Eric Church’s Long-Awaited CMA Entertainer of the Year Win Comes Amid a ‘Year of Losses’
"First of all, this is f--king weird," said Eric Church on Wednesday night (Nov. 11) when he stepped in front of the camera in the 2020 CMA Awards' backstage virtual press room, facing a Zoom call full of media outlets.
Church was talking about the CMA ceremony, with its social distancing, face shields, lack of fans in the audience and reporters showing up, Brady Bunch style, in a little gallery of boxes on a computer screen instead of on a red carpet. But he was also talking about 2020 as a whole: all the time he's spent off the road, and how long it's been since he strapped on his guitar and played a show in front of a packed house of strangers who don't have anything in common except for a love of music.
For Church, 2020 has been an unexpected year in a number of ways, and not all of them bad. On the contrary, during Wednesday night's show, he was crowned CMA Entertainer of the Year -- a trophy he's been hoping to win for a long time -- for the first year ever.
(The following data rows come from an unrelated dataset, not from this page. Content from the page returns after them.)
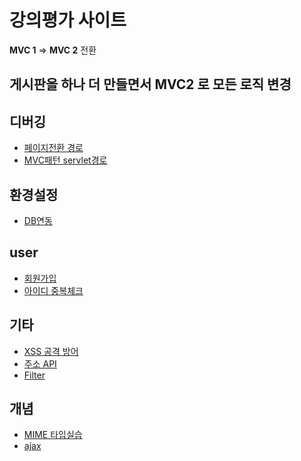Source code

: # 강의평가 사이트

**MVC 1** => **MVC 2** 전환

게시판을 하나 더 만들면서  MVC2 로 모든 로직 변경
-------------------------------

## 디버깅

- [페이지전환 경로](WebContent/components/README.md)
- [MVC패턴 servlet경로](src/web/README.md)

## 환경설정

- [DB연동](src/user/README.md)

## user
- [회원가입](https://github.com/gunny6026/JSP-lectureEvaluation/blob/master/WebContent/user/README.md)
- [아이디 중복체크](src/Readme.md)

## 기타

- [XSS 공격 방어](src/lecture/README.md)
- [주소 API](Webcontent/apiTest/Readme.md)
- [Filter](src/config/Readme.md)

## 개념

- [MIME 타입실습](src/test)
- [ajax](src/utill/Readme.md)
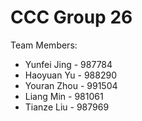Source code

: # CCC Group 26

Team Members:

- Yunfei Jing - 987784
- Haoyuan Yu - 988290
- Youran Zhou - 991504
- Liang Min - 981061
- Tianze Liu - 987969
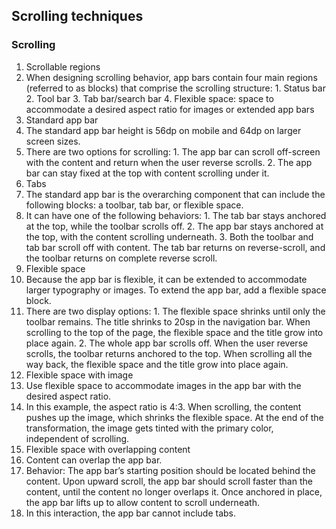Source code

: ## Scrolling techniques

### Scrolling
1. Scrollable regions
  1. When designing scrolling behavior, app bars contain four main regions (referred to as blocks) that comprise the scrolling structure:
    1. Status bar
    2. Tool bar
    3. Tab bar/search bar
    4. Flexible space: space to accommodate a desired aspect ratio for images or extended app bars
2. Standard app bar
  1. The standard app bar height is 56dp on mobile and 64dp on larger screen sizes.
  2. There are two options for scrolling:
    1. The app bar can scroll off-screen with the content and return when the user reverse scrolls.
    2. The app bar can stay fixed at the top with content scrolling under it.
3. Tabs
  1. The standard app bar is the overarching component that can include the following blocks: a toolbar, tab bar, or flexible space.
  2. It can have one of the following behaviors:
    1. The tab bar stays anchored at the top, while the toolbar scrolls off.
    2. The app bar stays anchored at the top, with the content scrolling underneath.
    3. Both the toolbar and tab bar scroll off with content. The tab bar returns on reverse-scroll, and the toolbar returns on complete reverse scroll.
4. Flexible space
  1. Because the app bar is flexible, it can be extended to accommodate larger typography or images. To extend the app bar, add a flexible space block.
  2. There are two display options:
    1. The flexible space shrinks until only the toolbar remains. The title shrinks to 20sp in the navigation bar. When scrolling to the top of the page, the flexible space and the title grow into place again.
    2. The whole app bar scrolls off. When the user reverse scrolls, the toolbar returns anchored to the top. When scrolling all the way back, the flexible space and the title grow into place again.
5. Flexible space with image
  1. Use flexible space to accommodate images in the app bar with the desired aspect ratio.
  2. In this example, the aspect ratio is 4:3. When scrolling, the content pushes up the image, which shrinks the flexible space. At the end of the transformation, the image gets tinted with the primary color, independent of scrolling.
6. Flexible space with overlapping content
  1. Content can overlap the app bar.
  2. Behavior: The app bar’s starting position should be located behind the content. Upon upward scroll, the app bar should scroll faster than the content, until the content no longer overlaps it. Once anchored in place, the app bar lifts up to allow content to scroll underneath.
  3. In this interaction, the app bar cannot include tabs.
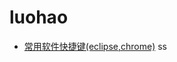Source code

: # luohao

* [常用软件快捷键(eclipse,chrome)](https://github.com/saxonnn/saxonnn/wiki/ShortcutKeyList.md)
  ss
Backstage, the singer echoed some of the thoughts that he brought up in his acceptance speech. "It's been a year, to me, of losses. It's been a year of managing those losses," Church reflected.
"So it was really hard for me to accept this award, which I have wanted forever -- not for me," the singer quickly clarifies, "but for the people that work so hard, and they push those carts up and down ramps, and they stay up all night long ... You know, not me or the band, but the guys that put us onstage.
"So the hardest thing was to stand there [on the CMAs stage] in 2020 and understand that you win that award, but this year is more about what the losses are," he adds.
Despite the, in many ways, bleak year that preceded the 2020 CMA Awards, Church says he saw reason to be hopeful when he looked around that ceremony: "We were in a room together as country music on this night, and that's not happened this year. So I think that was a win for country music, and a win for where we're gonna go in the next year or two," he continues.
That's a big deal, and not just for country music fans. Church went on to say that something like music -- something that unites people in a world where there's so much to divide them -- is what will ultimately help people come together to end the COVID-19 pandemic.
"It's gonna be music that brings us out of this, I promise," Church asserts. "It's not gonna be politics, it's not gonna be sports, it's gonna be music. It's gonna be people that can gather their people, whether it's vaccines or masks or however we do this thing.
"That is how we're gonna leave COVID in the dustbin of history," he adds.